Wed, Sep 11, 12:19am by Kevin Pitstock
Two months before the WSOP Main event culminates in the November Nine competition in Paradise, Nevada, the members of the final table continue to receive brisk coverage by the global poker media. David Benefield, who currently sits in 9th place among the 2013 World Series of Poker Main Event’s November Nine, recently gave an interview with Card Player magazine in which he detailed his career until now and his strategy when the WSOP Main Event Final Table finally begins in early November 2013.
David Benefield left college after 3 weeks of school to pursue poker. He became a poker player, then returned to school two other times, spending time in 3 separate universities around the United States. He build up a bankroll in online poker under the name “Raptor” and now plays high stakes games online. With $630,000 in live earnings, the 27 year old player is also known to play in Macau.
When asked whether he would have a legitimate chance to win at the November Nine, David Benefield said he only has 13 times the big blind, so he’s going to need to get lucky to get in the mix. He’ll need to get some good cards in one of the early hands and go all-in, or else his chip stack will dwindle to an insignificant amount. If he can get lucky with his hole cards, pick his spots, and get lucky a couple of times in the all-in draws, he might build enough chips to become a factor.
Either way, Benefield has received a significant amount of publicity and (if there was a doubt before) can call himself a legitimate poker professional. Despite his youth, Mr Benefield has the 4th largest WSOP career earnings of the players remaining at the table. His position is similar to Michiel Brummelhuis and Mark Newhouse, who sit at 7th and 8th respectively in chip stacks.
The men who are 4th, 5th, and 6th in chips heading into the WSOP Main Event final table find themselves in a much different spot. Jay Farber, Ryan Riess, and Sylvain Loosli each have at least half the chips of the stack leader at present, J.C. Tran. One double-up against the leader and they would be the tournament chip leader, so they are a danger to anyone else at the table.
David Benefield’s experience at the World Series of Poker should not be underestimated. The current 1-2-3 chip leaders represent the only three men above David Benefield among the November Nine on the career earnings list. These men did not start Day 7 of the WSOP Main Event as the top players, so their experience helped them when the field narrowed towards the final table.
With their big chip stacks and their WSOP experience, J.C. Tran, Amir Lehavot, and Marc McLaughlin are dangerous contenders in the final stages of the 2013 World Series of Poker Main Event.
Not all the news from the 2013 WSOP is pleasant, unless you like to see a braggart get taken down a notch. From the international poker circuit, a viral video has emerged in early September 2013 of events which happened at this summer’s World Series of Poker Main Event in Paradise, Nevada (near Las Vegas).
The video first appeared on the US sports network, ESPN, which provides tape-delayed coverage of the WSOP events in the months leading up to the November Nine.
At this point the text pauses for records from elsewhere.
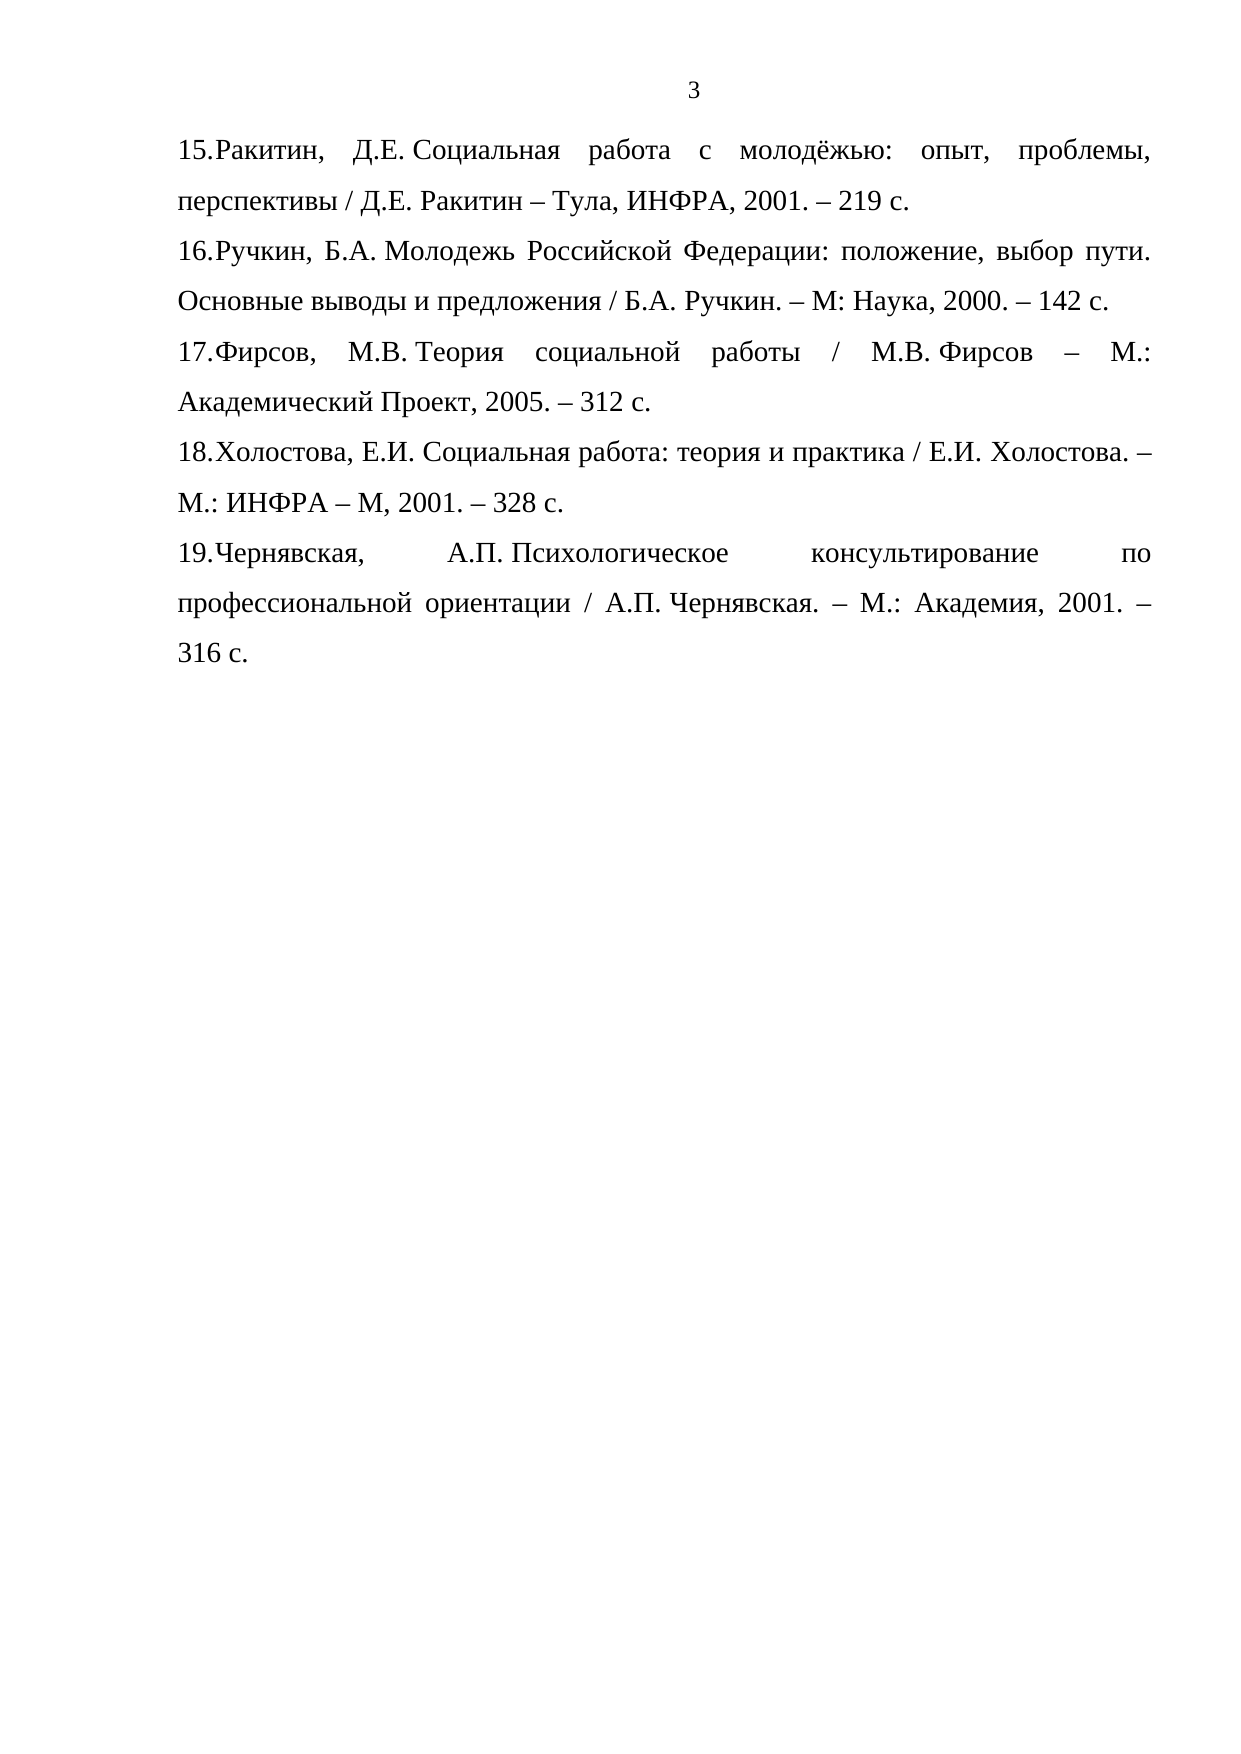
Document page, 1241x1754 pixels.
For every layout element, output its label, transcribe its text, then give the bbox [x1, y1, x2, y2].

list Ручкин, Б.А. Молодежь Российской Федерации: положение, выбор пути. Основные выводы и предложения / Б.А. Ручкин. – М: Наука, 2000. – 142 с. [177, 233, 1152, 317]
list Чернявская, А.П. Психологическое консультирование по профессиональной ориентации / А.П. Чернявская. – М.: Академия, 2001. – 316 с. [177, 535, 1152, 669]
list Фирсов, М.В. Теория социальной работы / М.В. Фирсов – М.: Академический Проект, 2005. – 312 с. [177, 334, 1152, 418]
list Холостова, Е.И. Социальная работа: теория и практика / Е.И. Холостова. – М.: ИНФРА – М, 2001. – 328 с. [177, 434, 1152, 518]
list Ракитин, Д.Е. Социальная работа с молодёжью: опыт, проблемы, перспективы / Д.Е. Ракитин – Тула, ИНФРА, 2001. – 219 с. [177, 132, 1152, 216]
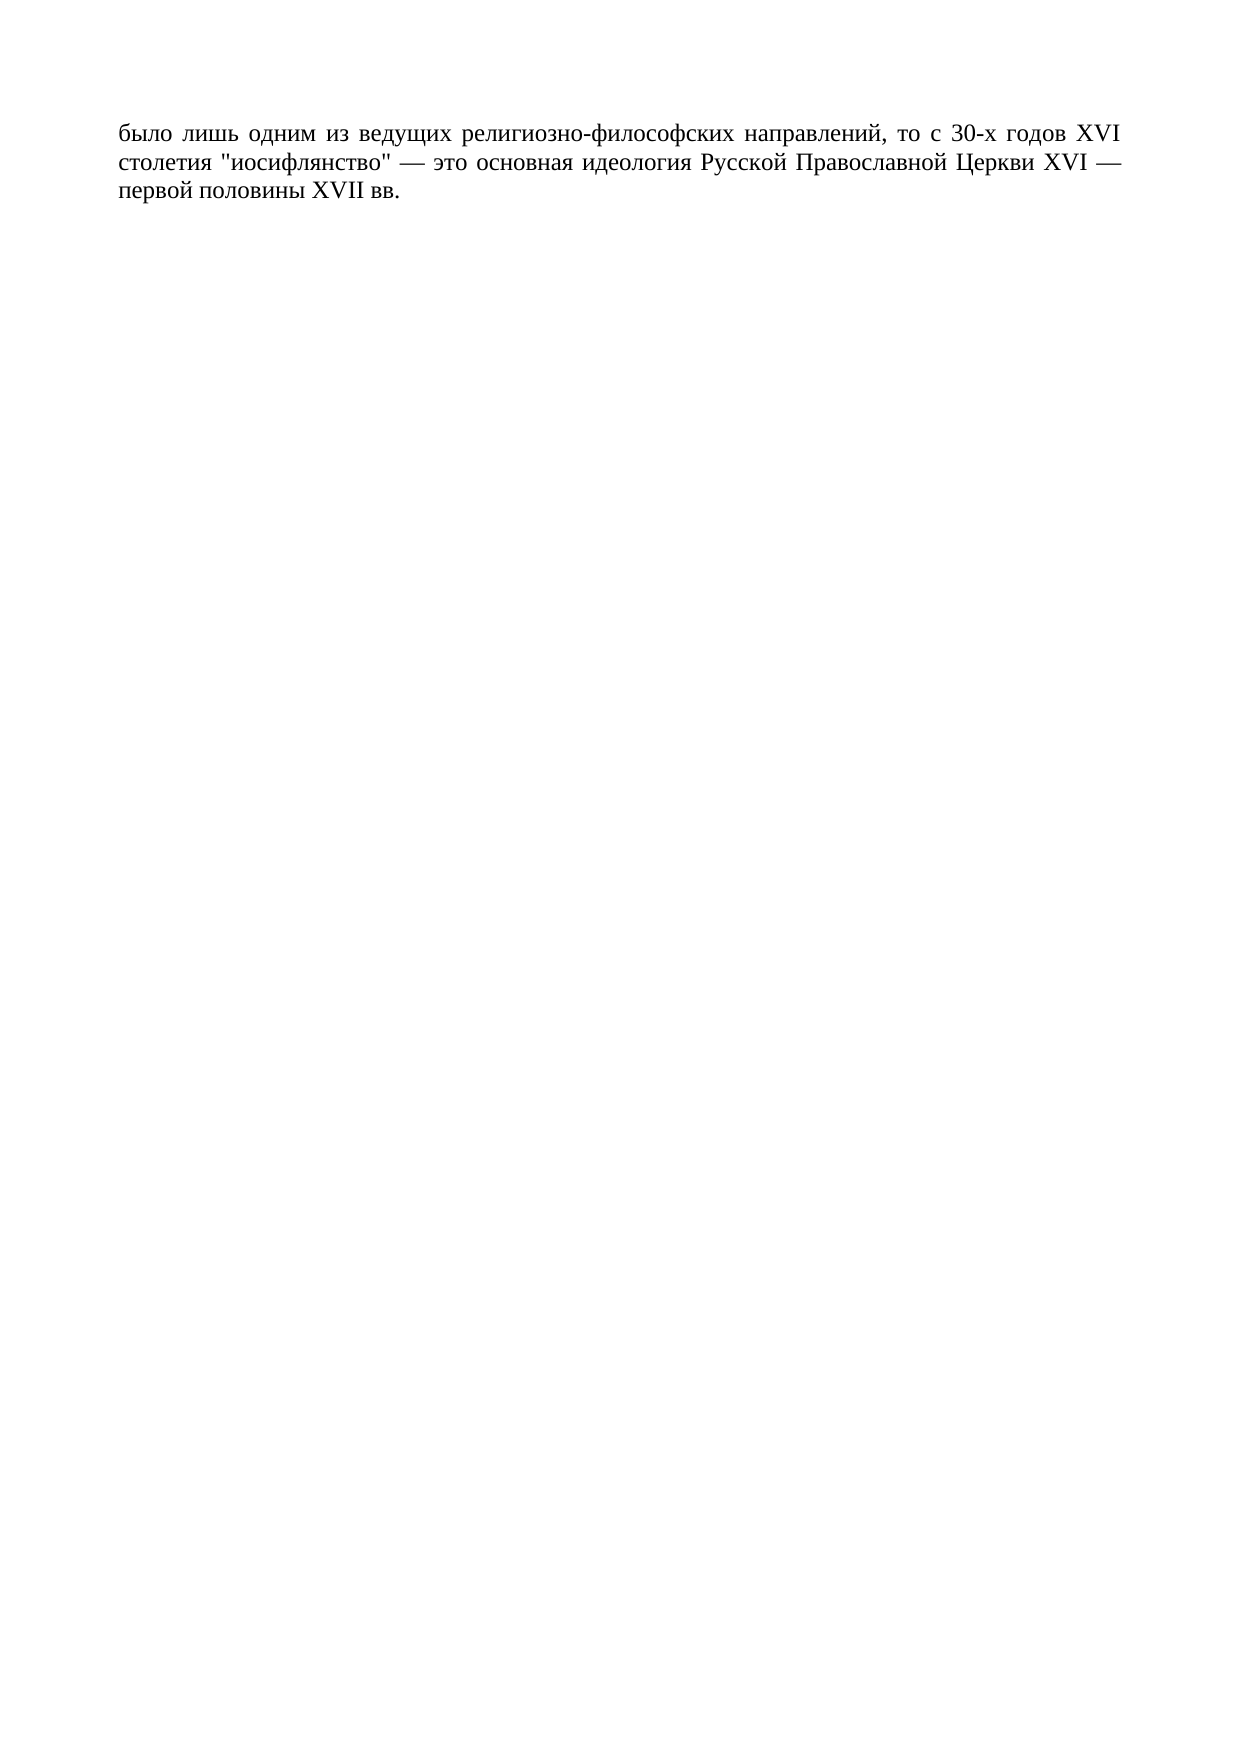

The clip comes from the WSOP Main Event, where American Carter Gill went all-in against David Paredes. Holding a pair of aces and 10’s, Carter Gill was in a dominant position against Mr Parades, who also held a pair of aces. The only other card in Paredes’s hand which could beat a pair of 10s was a queen, so Parades needed to pair a queen to win the hand.
A smirking Carter Gill, who looks somewhat like an American frat boy, was trying to goad his opponent into calling his all-in move. Guessing at his opponent’s plight, the smirking Mr Gill continued to say, “All you need is a queen man, all you need is a queen.” The portly David Parades, who was hidden behind sunglasses and a red hoodie, was clearly getting irritated by his opponent’s taunts.
Unwisely, Parades called the all-in bet and saw he was dominated in the hand. “Now, lay the five of clubs out there,” then added sarcastically, “five of clubs. I was right. I said, ‘All you need is a queen.'”
While Gill continued to explain his brilliance, the camera panned to the dealer revealing a queen as the river card. He got a faraway look on his face as if dumbfounded, then Gill’s smirk disappeared in a flash, and his wrist went limp. Apparently, he was speechless, for he said nothing more.
As Carter Gill walked away a beaten man, Parades tried to console his defeated opponent, but it was more like twist of the knife. Parades, a Harvard graduate, said, “It was your talking that did it, I’m sorry. You did a good job, man. You did a really…valiant job.”
Fortune is fickle. Some people get lucky and others don’t. Australia Gambling hopes the readership enjoys these stories of good and bad fortune.